Facebook began its investigation of News for Democracy in December, after The Post first reported some details about the Alabama campaign, known as Project Birmingham. Facebook suspended at least one researcher involved, Jonathon Morgan, for violating its policies prohibiting coordinated inauthentic activity. That included the creation of a fake Facebook page that offered an endorsement of a write-in Republican candidate in the state's 2017 special election for Senate.

Decker said it was inauthentic and misleading for a left-leaning political operative to try to create communities of conservatives for the express purpose of sending those people political messages that would sway their thinking - and to use the label of a news organization to do so. "Calling yourself a media organization creates some kind of degree of trust and authority," he said. "It's harmful to the health of the digital public square, and should not have a place on Facebook."

In the earlier interview, Mehlhorn said that News for Democracy did not spread misinformation as part of their work. He disavowed disinformation as a tool for mobilizing American voters, but he said U.S. political groups could learn from Russia's so-called troll army, the Internet Research Agency, and its use of microtargeting to reach narrow groups of voters.
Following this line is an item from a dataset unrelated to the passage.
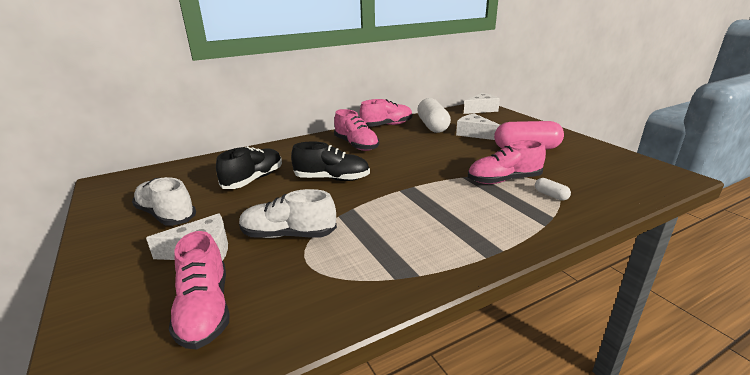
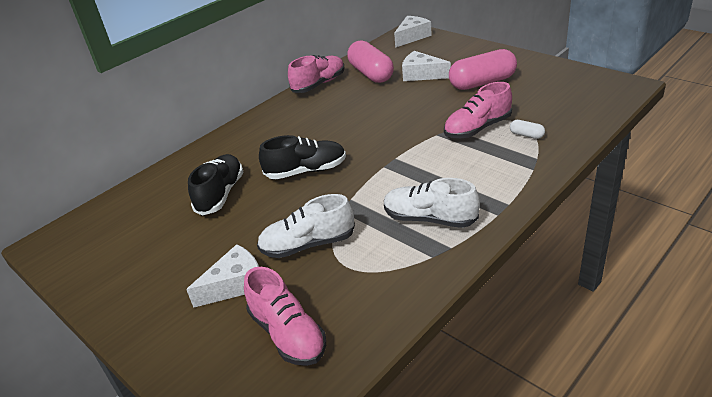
camera: 15 degrees left, 10 degrees up
(166, 215) = (161, 260): white shoe -> white shoe (429, 219)
(356, 145) = (302, 121): pink shoe -> none
(432, 126) = (371, 74): white capsule -> pink capsule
The study by the New York University Tandon School of Engineering found that News for Democracy's ads garnered at least 16 million impressions, defined as views or clicks, over just a two-week period in September. The pages are still active.

"These groups find a community, they try to build it with nonpolitical content, and once they have that community established, they start inserting political messages," said Laura Edelson, one of the NYU researchers.